Saved data entries

====================

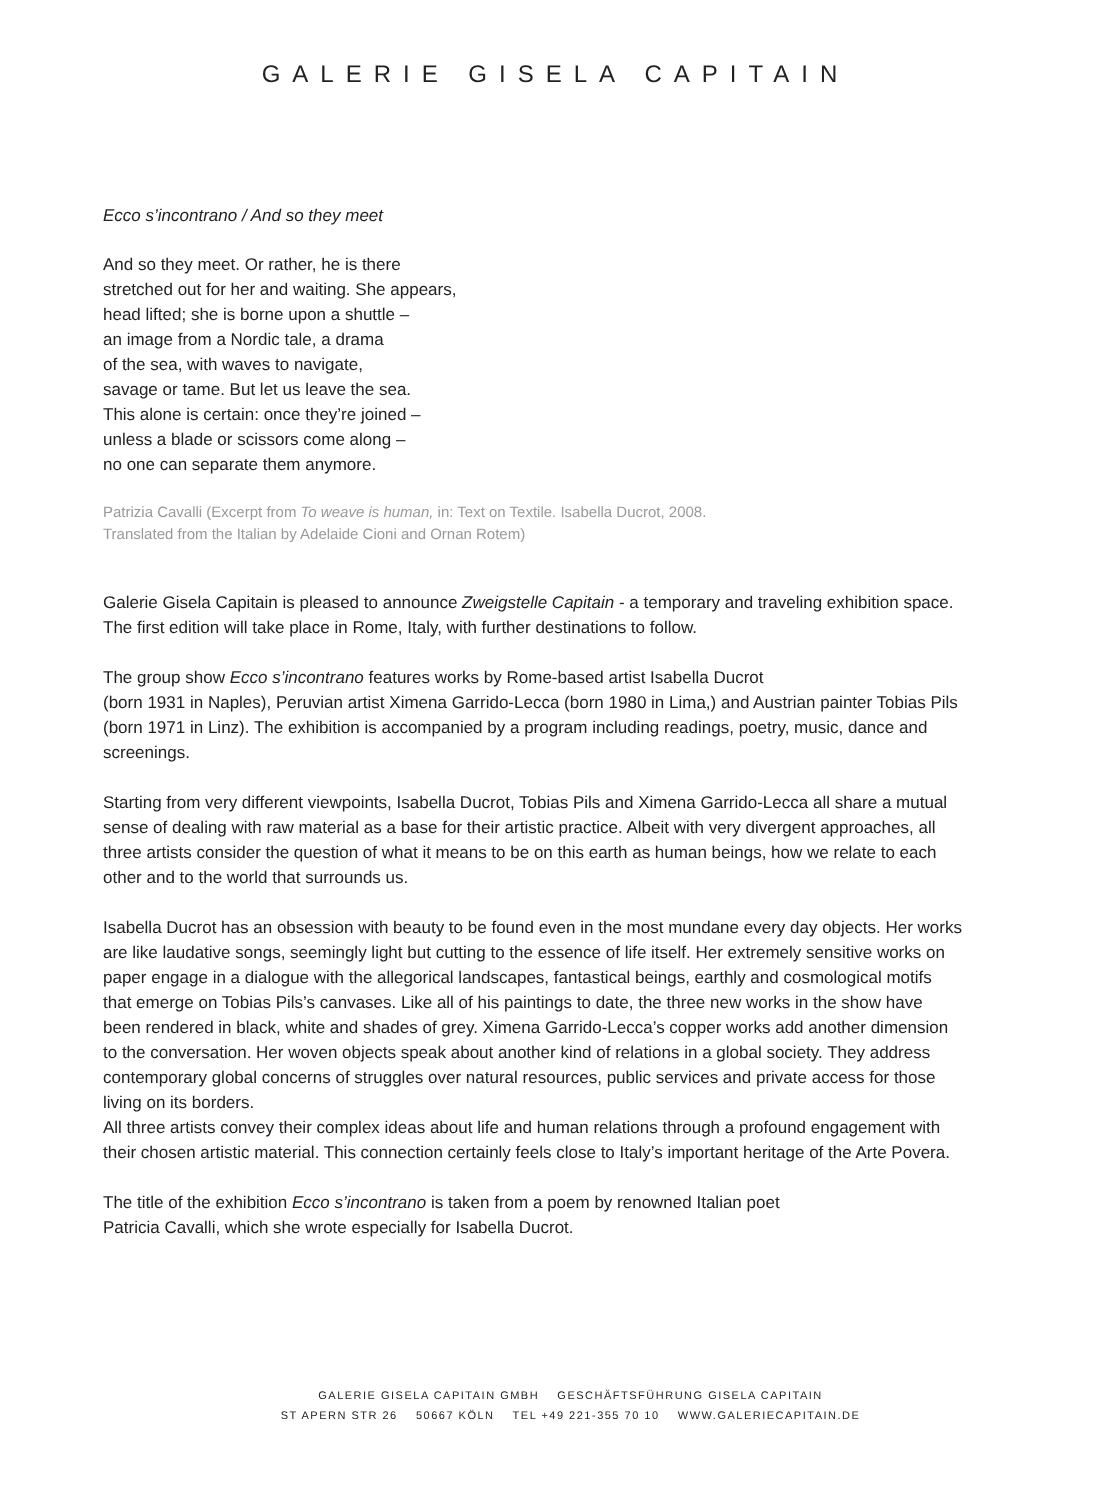GALERIE GISELA CAPITAIN
Ecco s’incontrano / And so they meet
And so they meet. Or rather, he is there
stretched out for her and waiting. She appears,
head lifted; she is borne upon a shuttle –
an image from a Nordic tale, a drama
of the sea, with waves to navigate,
savage or tame. But let us leave the sea.
This alone is certain: once they’re joined –
unless a blade or scissors come along –
no one can separate them anymore.
Patrizia Cavalli (Excerpt from To weave is human, in: Text on Textile. Isabella Ducrot, 2008.
Translated from the Italian by Adelaide Cioni and Ornan Rotem)
Galerie Gisela Capitain is pleased to announce Zweigstelle Capitain - a temporary and traveling exhibition space. The first edition will take place in Rome, Italy, with further destinations to follow.
The group show Ecco s’incontrano features works by Rome-based artist Isabella Ducrot
(born 1931 in Naples), Peruvian artist Ximena Garrido-Lecca (born 1980 in Lima,) and Austrian painter Tobias Pils (born 1971 in Linz). The exhibition is accompanied by a program including readings, poetry, music, dance and screenings.
Starting from very different viewpoints, Isabella Ducrot, Tobias Pils and Ximena Garrido-Lecca all share a mutual sense of dealing with raw material as a base for their artistic practice. Albeit with very divergent approaches, all three artists consider the question of what it means to be on this earth as human beings, how we relate to each other and to the world that surrounds us.
Isabella Ducrot has an obsession with beauty to be found even in the most mundane every day objects. Her works are like laudative songs, seemingly light but cutting to the essence of life itself. Her extremely sensitive works on paper engage in a dialogue with the allegorical landscapes, fantastical beings, earthly and cosmological motifs that emerge on Tobias Pils’s canvases. Like all of his paintings to date, the three new works in the show have been rendered in black, white and shades of grey. Ximena Garrido-Lecca’s copper works add another dimension to the conversation. Her woven objects speak about another kind of relations in a global society. They address contemporary global concerns of struggles over natural resources, public services and private access for those living on its borders.
All three artists convey their complex ideas about life and human relations through a profound engagement with their chosen artistic material. This connection certainly feels close to Italy’s important heritage of the Arte Povera.
The title of the exhibition Ecco s’incontrano is taken from a poem by renowned Italian poet
Patricia Cavalli, which she wrote especially for Isabella Ducrot.
GALERIE GISELA CAPITAIN GMBH GESCHÄFTSFÜHRUNG GISELA CAPITAIN
ST APERN STR 26 50667 KÖLN TEL +49 221-355 70 10 WWW.GALERIECAPITAIN.DE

====================

**ASSIGNED TASK**
Repeat exactly, and only, the lines of the records above, starting with the line that contains "Isabella Ducrot has" and ending with the final line, both included.

**OUTPUT BELOW**
Isabella Ducrot has an obsession with beauty to be found even in the most mundane every day objects. Her works are like laudative songs, seemingly light but cutting to the essence of life itself. Her extremely sensitive works on paper engage in a dialogue with the allegorical landscapes, fantastical beings, earthly and cosmological motifs that emerge on Tobias Pils’s canvases. Like all of his paintings to date, the three new works in the show have been rendered in black, white and shades of grey. Ximena Garrido-Lecca’s copper works add another dimension to the conversation. Her woven objects speak about another kind of relations in a global society. They address contemporary global concerns of struggles over natural resources, public services and private access for those living on its borders.
All three artists convey their complex ideas about life and human relations through a profound engagement with their chosen artistic material. This connection certainly feels close to Italy’s important heritage of the Arte Povera.
The title of the exhibition Ecco s’incontrano is taken from a poem by renowned Italian poet
Patricia Cavalli, which she wrote especially for Isabella Ducrot.
GALERIE GISELA CAPITAIN GMBH GESCHÄFTSFÜHRUNG GISELA CAPITAIN
ST APERN STR 26 50667 KÖLN TEL +49 221-355 70 10 WWW.GALERIECAPITAIN.DE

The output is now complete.